My V8 vs. Your Hybrid

Ooooohh---I bet I bet that makes your skin tingle, right?? The hybrid is the righteous little guy with the synergy drive, single handedly saving us from the oil crisis. The V8 is a boisterous and gas guzzling waste-mongrel, mangling the diminutive supply of petrol remaining. My gripe isn't actually the hybrid. It's the hybrid drivers, most of them. They look over at me, nose in the air, scoffing at my rumbly little Underdog Nova.

I laugh every time I pass a Steakhouse with Hybrid mobiles choking the Valet lot. I chuckle when I peak inside and see a well-equipped Hybrid bathed with leather interior. I emit nothing short of a chortle when the Hybrid lovin' nation totes home their succulent goods flown in from half way around the world.

My point? I have several. Let me expound.

Firstly, some of the most disgusting and air-f0uling emissions out there comes from my friend, the cow. I do not eat the cow. I do not believe we should mass produce the cow like this poor creature is living simply to be your steak, your boot, your belt. It's feces ends up in what we lovingly call a "lagoon." Sounds nice, right? It ain't. It's a festering, steamy pond of cow shit that actually eats away our ozone at levels way above what comes out of the Nova's exhaust pipe. Surprised? That's right. The Nova's dual exhaust is way less harmful than a herd of cows' asses.

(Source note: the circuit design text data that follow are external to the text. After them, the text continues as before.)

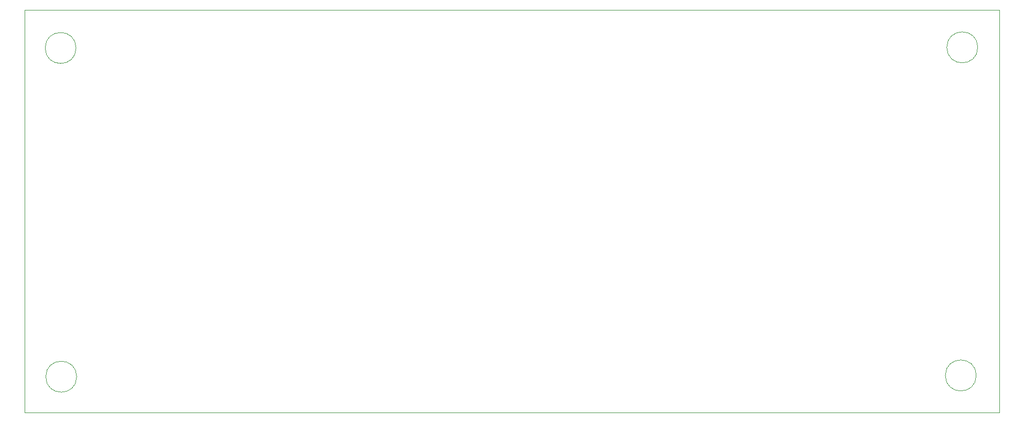
<source format=gbr>
G04 #@! TF.GenerationSoftware,KiCad,Pcbnew,5.1.5+dfsg1-2build2*
G04 #@! TF.CreationDate,2021-03-07T22:41:56+13:00*
G04 #@! TF.ProjectId,MFOS-wallwart,4d464f53-2d77-4616-9c6c-776172742e6b,rev?*
G04 #@! TF.SameCoordinates,Original*
G04 #@! TF.FileFunction,Profile,NP*
%FSLAX46Y46*%
G04 Gerber Fmt 4.6, Leading zero omitted, Abs format (unit mm)*
G04 Created by KiCad (PCBNEW 5.1.5+dfsg1-2build2) date 2021-03-07 22:41:56*
%MOMM*%
%LPD*%
G04 APERTURE LIST*
%ADD10C,0.050000*%
%ADD11C,0.100000*%
G04 APERTURE END LIST*
D10*
X61000000Y-114200000D02*
G75*
G03X61000000Y-114200000I-2500000J0D01*
G01*
X206500000Y-61000000D02*
G75*
G03X206500000Y-61000000I-2500000J0D01*
G01*
X60900000Y-61100000D02*
G75*
G03X60900000Y-61100000I-2500000J0D01*
G01*
D11*
X210000000Y-55000000D02*
X210000000Y-120000000D01*
X52600000Y-55000000D02*
X210000000Y-55000000D01*
X52600000Y-120000000D02*
X52600000Y-55000000D01*
X210000000Y-120000000D02*
X52600000Y-120000000D01*
D10*
X206258800Y-114000000D02*
G75*
G03X206258800Y-114000000I-2500000J0D01*
G01*
M02*

</source>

Pack the Hybrid with leather, and you have this complete wash of anything that the little righteous-mobile was actually campaigning towards. So the car was halfway there, and then---yep, missed it! Now, these cows, manufactured by a completely industrialized and heartless system, die for your car. And their lagoon? It will exist for a very very long time.

My point further??

The goods from around the world. That's pretty self explanatory. Buy local, people. Local. I will talk plenty more on here about farmers. But planes = emissions.

What's more, hybrid drivers, you hate me, I know. I'm cool with that. Have you ever asked the driver of a classic car how much they drive it? What kind of mileage it actually gets? Here's some news...Mine? 18 MPG. Better than a lot of new cars. And not that much, i.e. to shows, on pretty days, and for testing out new parts. And when I am stuck in traffic next to a Hybrid, I always look over and make sure to smile at the driver.

The reaction? Almost always a smirk.

Skeptically Yours.


*For those of you out there that drive a Hybrid, can explain Hybrid Synergy Drive, forgo leather, and understand the concept of reduce, reuse and recycle, I applaud you. Don't smirk at me.